● WHAT YOU WILL DO: At the line that holds "left shoulder: (578, 680)", start repeating, and keep going exactly through the final line of the material; include both ends and skip the pictures.

··········

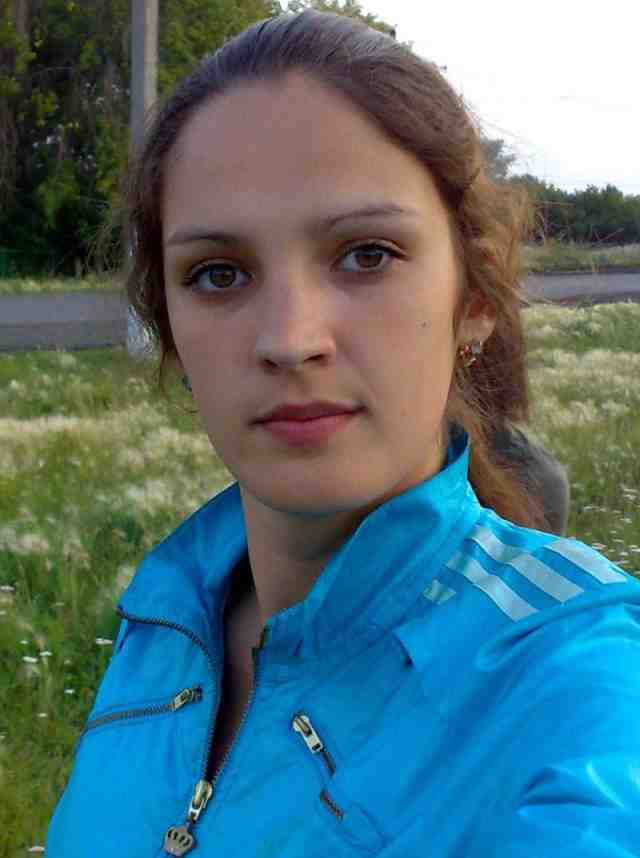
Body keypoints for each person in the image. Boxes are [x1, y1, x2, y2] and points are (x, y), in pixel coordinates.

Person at [46, 10, 639, 857]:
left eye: (366, 255)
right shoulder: (164, 619)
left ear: (474, 297)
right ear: (171, 328)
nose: (290, 339)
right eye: (219, 273)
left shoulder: (578, 680)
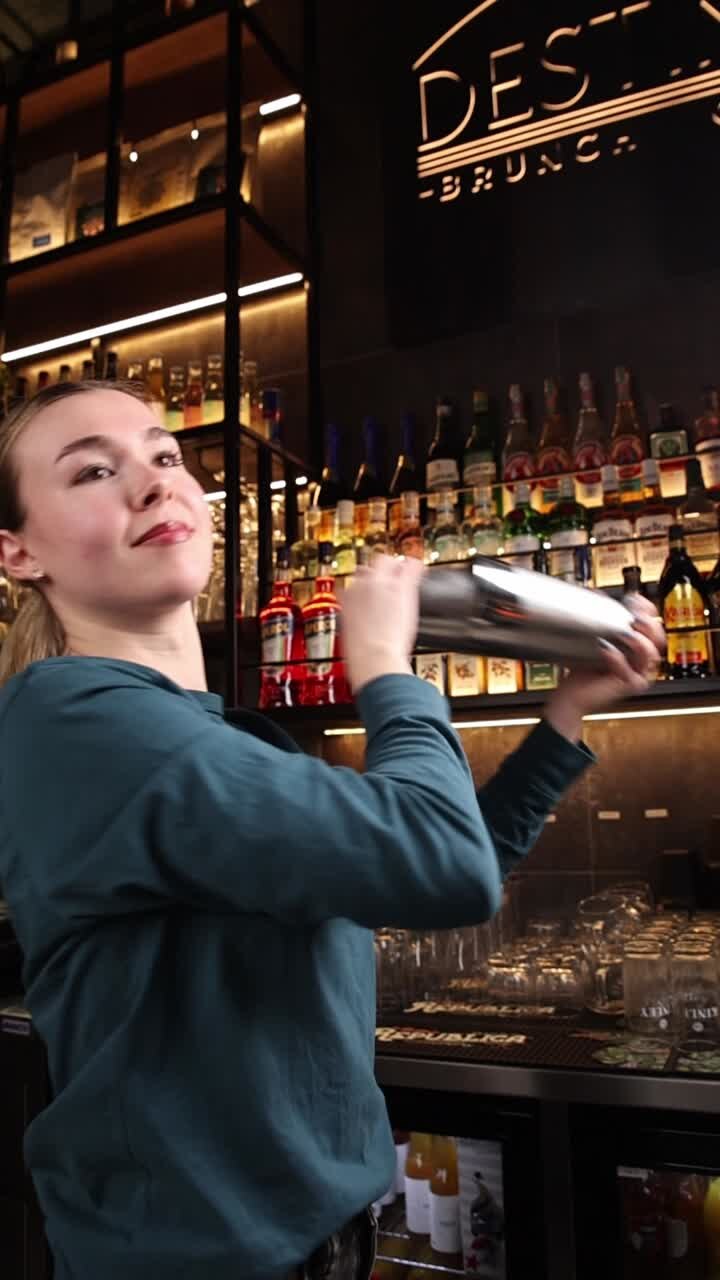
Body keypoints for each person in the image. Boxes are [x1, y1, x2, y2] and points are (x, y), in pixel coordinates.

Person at [0, 382, 662, 1280]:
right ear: (18, 551)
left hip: (319, 1239)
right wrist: (383, 666)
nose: (155, 484)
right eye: (92, 472)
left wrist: (568, 712)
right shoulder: (77, 721)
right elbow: (441, 862)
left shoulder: (202, 732)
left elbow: (428, 872)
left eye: (165, 456)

··········

● WRITTEN SOLUTION:
left shoulder: (578, 680)
Body keypoints for each person in the image. Boxes are [x1, y1, x2, y2] and points are (x, y), in pixel coordinates.

Person at [0, 382, 662, 1280]:
right ear: (18, 551)
left hip: (319, 1239)
right wrist: (383, 666)
nose: (155, 484)
right eye: (92, 472)
left wrist: (568, 712)
right shoulder: (77, 721)
right elbow: (441, 862)
left shoulder: (202, 732)
left elbow: (428, 872)
left eye: (165, 456)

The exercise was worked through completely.